(Electronic design files)
-----

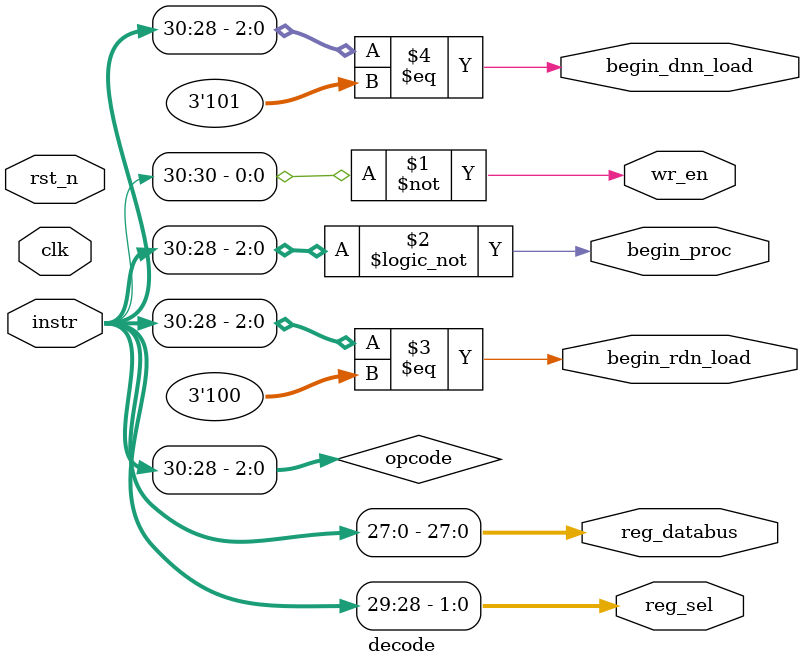
<source format=sv>
module decode
  (
    /*
     * Inputs
     */
    input clk,
    input rst_n,
    //instruction_fetch -> Decode
    input   [31:0]  instr,
    
    //ctrl_unit (registers) <- Decode
    output  [1:0]   reg_sel,
    output          wr_en,
    output  [27:0]  reg_databus,         
    //ctrl_unit (cmds) <- Decode
    output          begin_rdn_load,
    output          begin_dnn_load,
    output          begin_proc           
  );
    
    wire [2:0] opcode;
    
    assign opcode = instr[30:28];
    
    //opcode 000, 001, 010
    assign wr_en = opcode[2]==1'b0;
    assign reg_sel = opcode[1:0];
    
    //reg_data_bus
    assign reg_databus = instr[27:0];    

    assign begin_proc = opcode==3'b000;    

    //opcode 011 wasted    

    //opcode 100, 101
    assign begin_rdn_load = opcode == 3'b100;
    assign begin_dnn_load = opcode == 3'b101;
    
    
    
endmodule

</source>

-----

JOB ITEM: Look through the records for the word "opcode". Every line that has it should be copied.

ANSWER TO THIS PROBLEM:
    wire [2:0] opcode;
    assign opcode = instr[30:28];
    //opcode 000, 001, 010
    assign wr_en = opcode[2]==1'b0;
    assign reg_sel = opcode[1:0];
    assign begin_proc = opcode==3'b000;    
    //opcode 011 wasted    
    //opcode 100, 101
    assign begin_rdn_load = opcode == 3'b100;
    assign begin_dnn_load = opcode == 3'b101;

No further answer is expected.